1. Ohio State- Terrelle Pryor.
He’s the Preseason Offensive Player of the Year, and will only get better. The only question remaining is, why wasn’t he one of the three players selected by THEEEEEE Ohio State University to attend Media Day in Chicago? Instead OSU brought one mediocre player, one guy that might not start, and another who’s scout team level in talent.

2. Illinois- Juice Williams and Penn State- Darryl Clark
It really is a toss-up between these two mobile QBs. Both have led their team to the Rose Bowl, both got smoked in that Rose Bowl, and both have developed towards the back-end of their collegiate career. Juice is a better runner and will put up bigger numbers this fall, but Clark is a better decision maker and commits less mistakes.

4. Minnesota- Adam Weber
Like the first three, he’s mobile and he’s got a gun. But does WR supreme Eric Decker make him look better than he really is? Guess we will find out next year when Decks is gone.

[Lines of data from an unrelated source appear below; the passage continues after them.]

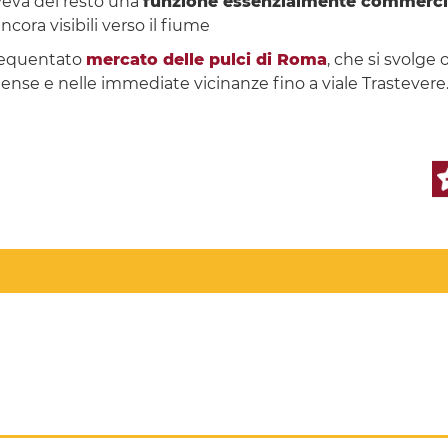
aveva del resto una
funzione essenzialmente commerci
ncora visibili verso il fiume
frequentato
mercato delle pulci di Roma
, che si svolge
tuense e nelle immediate vicinanze fino a viale Trastevere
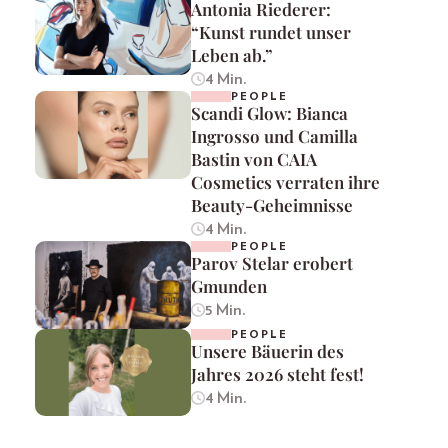
Antonia Riederer:
“Kunst rundet unser
Leben ab.”
4 Min.
PEOPLE
Scandi Glow: Bianca
Ingrosso und Camilla
Bastin von CAIA
Cosmetics verraten ihre
Beauty-Geheimnisse
4 Min.
PEOPLE
Parov Stelar erobert
Gmunden
5 Min.
PEOPLE
Unsere Bäuerin des
Jahres 2026 steht fest!
4 Min.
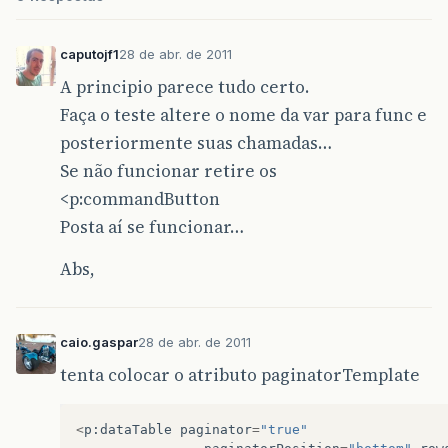
caputojf1
28 de abr. de 2011
A principio parece tudo certo.
Faça o teste altere o nome da var para func e
posteriormente suas chamadas…
Se não funcionar retire os
<p:commandButton
Posta aí se funcionar…
Abs,
caio.gaspar
28 de abr. de 2011
tenta colocar o atributo paginatorTemplate
<
p
:
dataTable
paginator
=
"true"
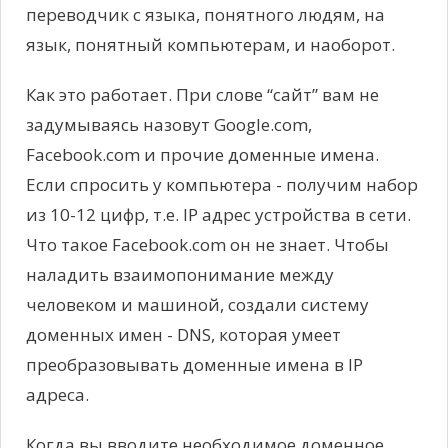
переводчик с языка, понятного людям, на
язык, понятный компьютерам, и наоборот.
Как это работает. При слове “сайт” вам не
задумываясь назовут Google.com,
Facebook.com и прочие доменные имена.
Если спросить у компьютера - получим набор
из 10-12 цифр, т.е. IP адрес устройства в сети.
Что такое Facebook.com он не знает. Чтобы
наладить взаимопонимание между
человеком и машиной, создали систему
доменных имен - DNS, которая умеет
преобразовывать доменные имена в IP
адреса.
Когда вы вводите необходимое доменное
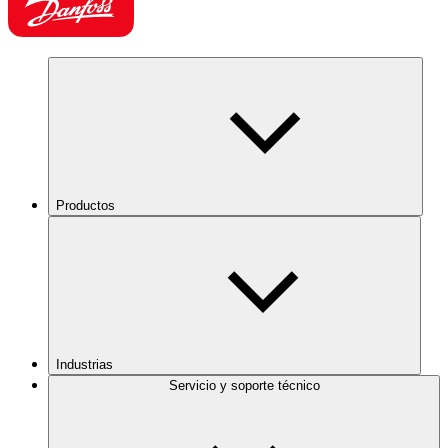
Productos
Industrias
Servicio y soporte técnico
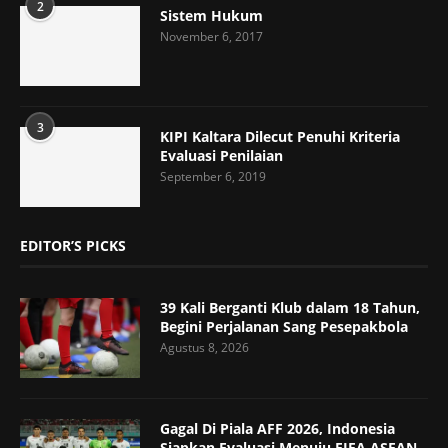
2
Sistem Hukum
November 6, 2017
3
KIPI Kaltara Dilecut Penuhi Kriteria
Evaluasi Penilaian
September 6, 2019
EDITOR’S PICKS
39 Kali Berganti Klub dalam 18 Tahun,
Begini Perjalanan Sang Pesepakbola
Agustus 8, 2026
Gagal Di Piala AFF 2026, Indonesia
Siapkan Evaluasi Menuju FIFA ASEAN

5. Northwestern Mike Kafkajuice-williams-arrelious-benn-440
He’s known as “the guy who broke that QB rushing record” to most, as he really hasn’t done much else outside of… the record shattering 217 yards he scrambled for in a season-defining win at Minnesota last fall. But he has potential, and now with C.J. Bacher’s departure, he has a chance to be the man and carry this team.

6. Iowa- Ricky Stanzi
Has high potential to rise above this spot; playing with the luxury of his stellar defense and the great blocking in front of him will help him get there.

7. Michigan State- Kirk Cousins/Keith Nichol
Cousins looked ok when he got some playing time in the Citrus Bowl last year (if the credit card company that bought the rights to that game wants publicity, they can give me a cut, until then it’s the Citrus Bowl to me!). Nichol is yet another qb transfer who bails on his program when he finds himself lower on the depth chart. But when you realize that he had to contend with Sam Bradford at Oklahoma, can you blame him? They’ll name their starter in a couple days.

8. Indiana- Ben Chappell
He’s got a good arm, but he’s no Antwaan Randle El. He’s not even in the same class as Kellen Lewis.

9. Purdue- Joey Elliot
He’s the like the Chester Frazier of Big Ten football- already focused on coaching once his college career ends. Last year, the Joe Tiller era ended. This year ends the era of Purdue QBs putting up good passing numbers and having draft potential.

10. Michigan ???
Familiar with the term “hot mess”? I don’t really know where to begin, expect by asking them to start over with whoever is the highest rated youngster at the position in their program.

11. Wisconsin ???
The Badgers deserve this spot simply because of what happened today with Bret Bielema’s “depth chart” release, an extreme let-down that said nothing. Junior Scott Tolzien and redshirt freshman Curt Phillips were listed as co-starters ahead of senior Dustin Sherer, who started the final seven games in 2008. They won’t bother telling us who’s winning the position battle. But we can figure out that Sherer is JUST AWFUL.